CLAYTON — The head of the agency that operates Metro Transit says taking over the Loop Trolley may not be the best use of federal tax dollars, but letting it fail may be a good way to convince the federal government that St. Louis can’t be trusted with them.
Taulby Roach, CEO of Bi-State Development, on Tuesday updated the St. Louis County Council on a plan that would have the agency manage the trolley for four years without any new local government subsidies. Instead, he said, the system would use $1.9 million from the unspent balances of previous federal grants to get the moribund trolley back in service and able to sustain itself.
Roach scaled back a prior proposal that would have had Bi-State take over the trolley’s assets and liabilities, an idea that made some area officials uncomfortable. Instead, the 2.2-mile line would remain the property of the transportation district that was set up to fund the trolley, he said.
Bi-State committees will take up the issue on Friday and its full board at its next regular meeting in February. Any plan to include the trolley in the region’s transportation improvement program will need support from the region’s planning arm, East-West Gateway Council of Governments.
St. Louis County Executive Sam Page said in a statement, “I am reassured that no county funds are being spent on the Loop Trolley.”
Bi-State does not require the council’s approval for the trolley plan, but because St. Louis County is Bi-State’s biggest funding source by far, its support may be no less important. Several council members have said they would not support any plan that uses county tax dollars. And during a tense interrogation of Roach, Councilman Ernie Trakas, R-6th District, also took issue with its use of federal money, noting that the struggling system had other needs.
In a letter to county officials, Roach wrote: “Please do not misconstrue my work toward finding a potential solution … as meaning that I necessarily think the Loop Trolley was the best way federal transportation dollars could ever have been spent. … Today we all find ourselves in the unenviable position of identifying a way to reassure the federal government that the St. Louis region can be trusted with federal investments by making the best out of a bad situation.”
The financially strapped trolley ended service on Dec. 29. Roach has warned that default could mean having to return some of the $36 million in federal aid that was part of the $51 million needed to build the line and make related street improvements. Trakas asked Roach if any federal official had ever told him that the region could lose out on future grants if it didn’t resuscitate the trolley.

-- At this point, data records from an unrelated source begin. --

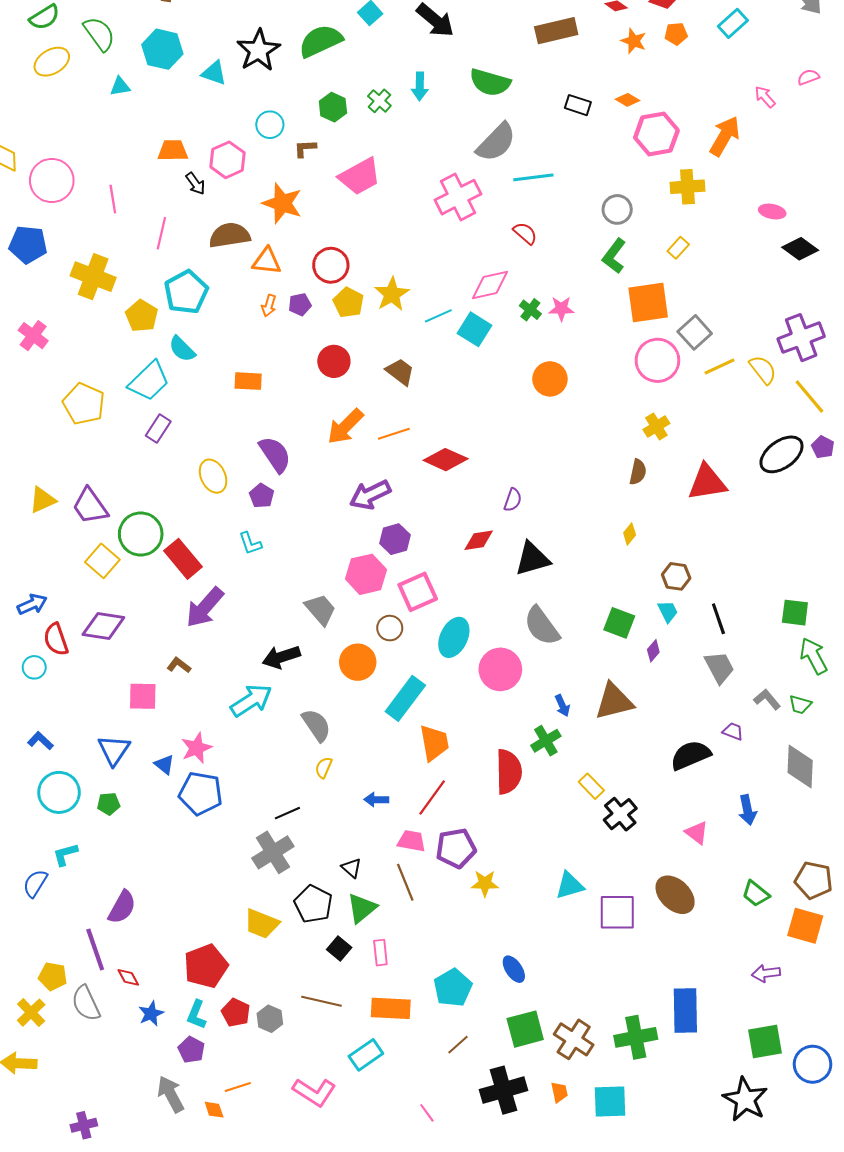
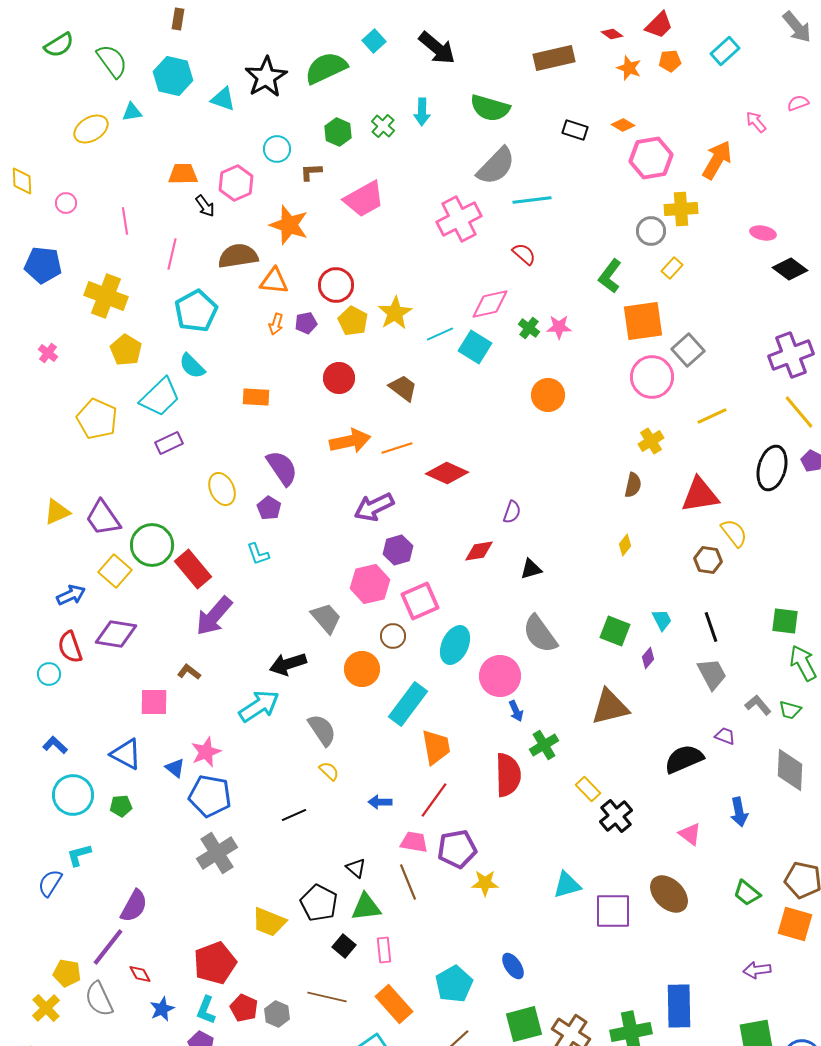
yellow ellipse: (52, 62) -> (91, 129), moved
pink circle: (52, 181) -> (66, 203), size x0.5
gray circle: (617, 209) -> (651, 231), moved
yellow pentagon: (142, 316) -> (126, 350), moved
pink cross: (33, 336) -> (48, 353), size x0.7
yellow line: (719, 367) -> (712, 416), moved
yellow semicircle: (763, 370) -> (734, 533), moved
orange arrow: (345, 427) -> (350, 441), turned -147
purple rectangle: (158, 429) -> (169, 443), turned 32
black ellipse: (781, 454) -> (772, 468), turned -39
black triangle: (532, 559) -> (531, 569), size x0.6
brown hexagon: (676, 576) -> (708, 560), moved
blue arrow: (32, 604) -> (71, 595), moved
blue arrow: (562, 706) -> (516, 711), moved
blue triangle: (114, 750) -> (126, 754), turned -36
yellow semicircle: (324, 768) -> (329, 771), turned 110
gray cross: (273, 852) -> (217, 853), moved
green triangle: (362, 908) -> (366, 907), turned 32
purple line: (95, 950) -> (108, 947), turned 57
orange rectangle: (391, 1008) -> (394, 1004), turned 45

“It’s far from a simple question,” Roach answered, telling Trakas that St. Louis competes with cities such as Cincinnati and Cleveland for hundreds of millions in discretionary federal transportation grants. He said Mokhtee Ahmad, regional administrator for the Federal Transit Administration’s Region VII, which includes Missouri, “is concerned about that default … and, of course, avoiding that default, not only for him, but for us, is something that we should try to do.”
Under his plan, Bi-State would receive about $1.1 million from the federal government to bridge the trolley’s current operating deficit and $800,000 to improve the equipment on the line. The funds previously had been awarded to Bi-State for capital projects that were completed under budget, Roach said. In an interview after the meeting, he told a reporter he did not know how much unspent grant money Bi-State had on hand but said it would need the FTA to sign off on any use of those dollars.
Bi-State would work to stabilize the trolley’s budget over that time by using efficiencies of the Metro district to reduce expenses and increase revenues from a sales tax in the transportation development district that funds the trolley.
Roach said the first year would see a deficit of nearly $250,000, which Bi-State would hope to narrow by the end of four years.
Bi-State would also quickly evaluate the trolley’s three vehicles to get them up to Metro’s operating standards and run a minimum of 61 hours per week. One of the three trolley cars has never been put into service, and the other two have experienced periodic breakdowns.
Among tenets of Roach’s plan to boost trolley ridership:
• The trolley would be incorporated into the Metro network, driving ridership through existing pass holders, especially from Washington University employees and students.
• The transportation district set up to fund the trolley would develop a program in which Loop business owners would encourage — or require — employees to hold monthly transit passes and park remotely from the Loop, using the trolley to get to and from work.
• The district would be incorporated into a Metro pass system that includes attractions in Forest Park with an aim toward attracting young employees who work at the zoo in the summer.
• The district would develop a “city pass” for tourists, bundling the trolley with other attractions such as the Arch and the zoo.
Why didn’t Bi-State run the trolley in the first place?
Former Bi-State CEO John Nations, in an interview last week, said the agency at one point in the advance planning had considered running the trolley but said he and others didn’t pursue it because of the question of what would happen if a subsidy was needed.
“The question became if the business model did not work as anticipated, what would be done about the shortfall?” Nations said.
He said it would be difficult to figure out how to apportion the cost of covering the shortfall, pointing out that Bi-State operates under contracts with St. Louis, St. Louis County, and St. Clair County to deliver specified services.
Mark Schlinkmann of the Post-Dispatch contributed to this report.